At your request, we conduct Freedom-To-Operate analyses, in which we examine the validity and scope of industrial property rights that are potentially problematic and are owned by third parties. These property rights may have been identified in-house or detected by us in the context of a Freedom-To-Operate search. We discuss each case with you, not only in order to determine the risks incurred, but also to sketch out or define workarounds in the event of difficulties. This discussion may lead to you making a new invention, and we will then analyse what protection may be envisaged for that invention.
LLR has an original analytical tool – Crystal®. This innovative tool for managing Freedom-To-Operate (FTO) studies was developed in accordance with our clients’ needs. Based on a highly effective method of assessing risks and strengths relating to intellectual property, it allows the key patents for a technology and their nuisance value vis-à-vis market participants’ products to be presented in the form of a summarizing matrix. This method is particularly suitable for audits carried out for the purposes of estimating the value of a particular technology (Strategy).
« How can I defend myself against an opposition lodged by a third party against my European patent?»
Whether you are bringing an opposition or defending it, we will review the documents in the file and advise you of the best possible strategies available
An opposition is lodged by a third party against your European patent. What can be done ?
We review the statement of grounds of opposition filed by the opponent and we help to establish a defensive strategy.
A competitor is the owner of an European patent that prevents you from using some of your products. However, you consider that this property right is clearly not valid. What can be done?
- We evaluate the chances of success of opposition proceedings against this patent and help you to establish a suitable strategy adapted to your particular needs.
- We study the prior art documents to challenge the validity of the patent in question.
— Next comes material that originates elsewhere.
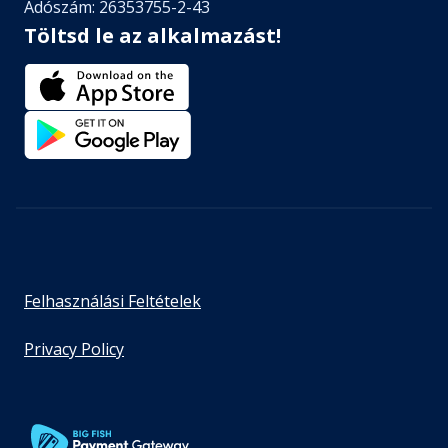
Adószám: 26353755-2-43
Töltsd le az alkalmazást!
Felhasználási Feltételek
Privacy Policy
We also review the examination procedure that led to the grant of the patent and we try to identify all grounds of opposition.
- We subsequently draft a statement of grounds of opposition and then respond to any counter arguments filed by the owner.
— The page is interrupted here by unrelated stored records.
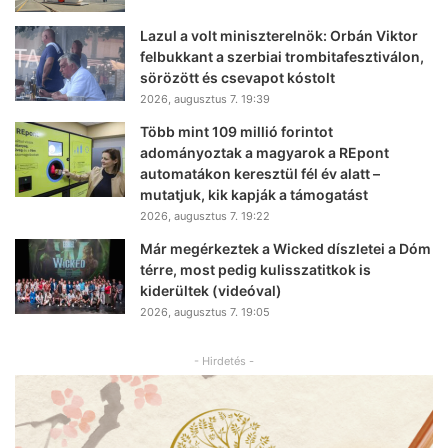
Lazul a volt miniszterelnök: Orbán Viktor
felbukkant a szerbiai trombitafesztiválon,
sörözött és csevapot kóstolt
2026, augusztus 7. 19:39
Több mint 109 millió forintot
adományoztak a magyarok a REpont
automatákon keresztül fél év alatt –
mutatjuk, kik kapják a támogatást
2026, augusztus 7. 19:22
Már megérkeztek a Wicked díszletei a Dóm
térre, most pedig kulisszatitkok is
kiderültek (videóval)
2026, augusztus 7. 19:05
- Hirdetés -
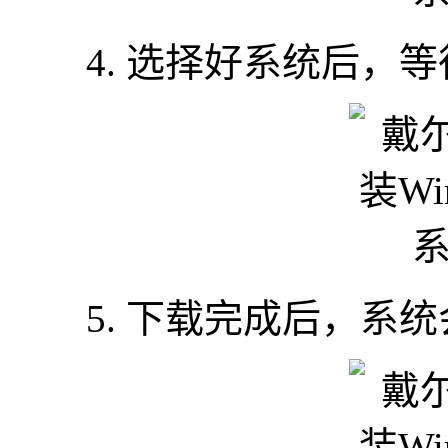
4. 选择好系统后，等
5. 下载完成后，系统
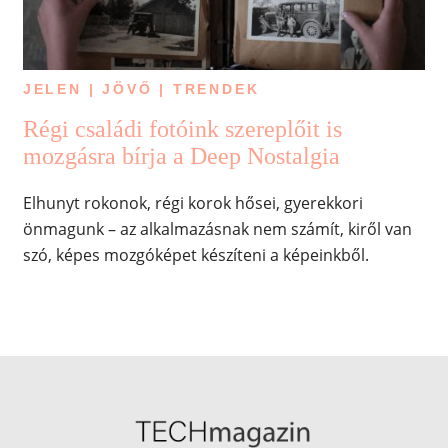
JELEN | JÖVŐ | TRENDEK
Régi családi fotóink szereplőit is
mozgásra bírja a Deep Nostalgia
Elhunyt rokonok, régi korok hősei, gyerekkori
önmagunk – az alkalmazásnak nem számít, kiről van
szó, képes mozgóképet készíteni a képeinkből.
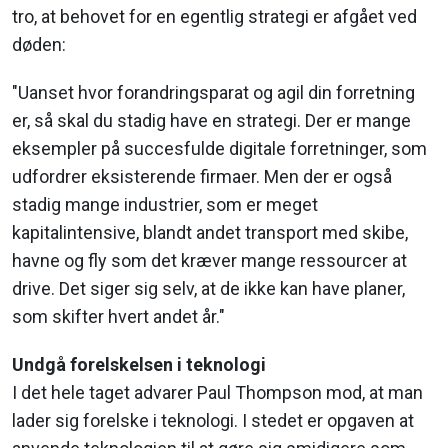
tro, at behovet for en egentlig strategi er afgået ved
døden:
"Uanset hvor forandringsparat og agil din forretning
er, så skal du stadig have en strategi. Der er mange
eksempler på succesfulde digitale forretninger, som
udfordrer eksisterende firmaer. Men der er også
stadig mange industrier, som er meget
kapitalintensive, blandt andet transport med skibe,
havne og fly som det kræver mange ressourcer at
drive. Det siger sig selv, at de ikke kan have planer,
som skifter hvert andet år."
Undgå forelskelsen i teknologi
I det hele taget advarer Paul Thompson mod, at man
lader sig forelske i teknologi. I stedet er opgaven at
- We can represent you in the oral proceedings if such proceedings are requested.
- At the end of the opposition proceedings, we consider whether it is appropriate to lodge an appeal and, if so, we prepare a statement of grounds for this purpose.
« How can I challenge a third-party right »
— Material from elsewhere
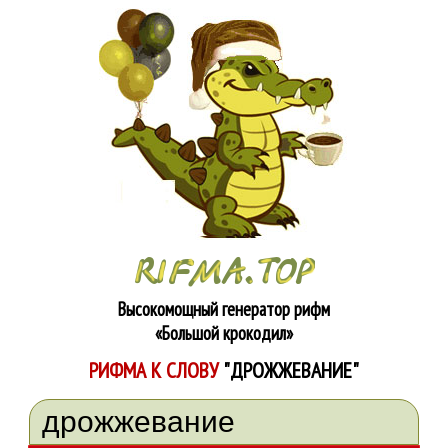
Высокомощный генератор рифм
«Большой крокодил»
РИФМА К СЛОВУ
"ДРОЖЖЕВАНИЕ"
A revocation action can be brought before the courts or before the trademark offices, depending on the territory.
The objective of such an action is to have the opposing trademark revoked on the grounds that it creates a likelihood of confusion with yours, it does not meet the substantive requirements for validity of a trademark, or it is not used.
Our firm will assist you in these proceedings, and assist lawyers where necessary.
Whether you are pursuing or defending:
- we verify the opposing party’s rights,
- we analyse the signs,
- we review the validity of the opposing party’s trademark,
- in order to assess your chances of success.
After that, we monitor the proceedings, study Offices’ decisions and, where appropriate, advise on the opportunity of filing appeal proceedings.
We can also assist you in China to invalidate a Chinese invention patent or utility model patent. This involves a re-examination procedure, during which the validity of the patent is examined by the Patent Re-examination Chamber of the CNIPA (Chinese Intellectual Property Office).